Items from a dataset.
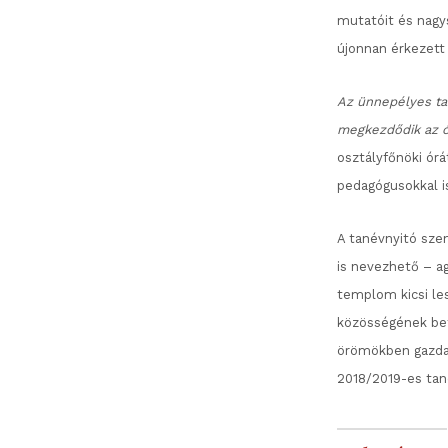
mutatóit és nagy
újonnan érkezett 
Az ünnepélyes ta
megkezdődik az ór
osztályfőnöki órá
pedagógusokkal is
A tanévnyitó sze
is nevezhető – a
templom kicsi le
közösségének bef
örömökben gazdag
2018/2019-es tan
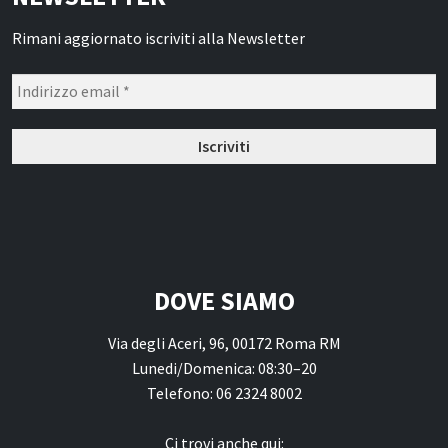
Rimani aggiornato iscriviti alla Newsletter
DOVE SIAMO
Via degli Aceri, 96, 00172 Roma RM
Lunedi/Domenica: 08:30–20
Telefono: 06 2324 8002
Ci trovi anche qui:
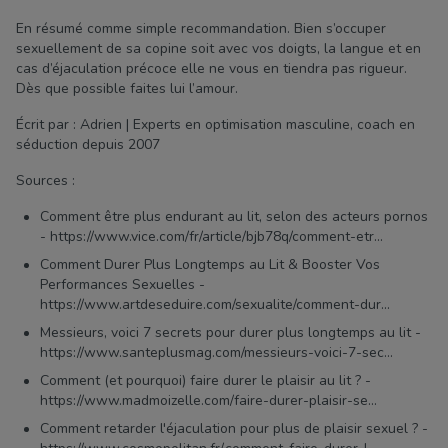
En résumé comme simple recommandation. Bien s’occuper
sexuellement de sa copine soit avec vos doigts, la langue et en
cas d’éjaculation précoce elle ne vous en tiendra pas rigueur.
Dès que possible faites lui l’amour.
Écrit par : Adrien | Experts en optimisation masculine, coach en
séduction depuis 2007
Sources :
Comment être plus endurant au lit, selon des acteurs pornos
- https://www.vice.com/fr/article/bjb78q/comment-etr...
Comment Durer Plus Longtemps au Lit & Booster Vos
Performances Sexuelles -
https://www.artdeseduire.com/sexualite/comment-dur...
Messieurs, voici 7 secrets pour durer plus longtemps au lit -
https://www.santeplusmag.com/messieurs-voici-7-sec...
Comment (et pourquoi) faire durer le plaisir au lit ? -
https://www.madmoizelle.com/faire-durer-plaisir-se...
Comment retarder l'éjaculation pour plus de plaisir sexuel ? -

Work instructions.
All lines in the records above that contain "éjaculation" are to be reported.

The completed task.
cas d’éjaculation précoce elle ne vous en tiendra pas rigueur.
Comment retarder l'éjaculation pour plus de plaisir sexuel ? -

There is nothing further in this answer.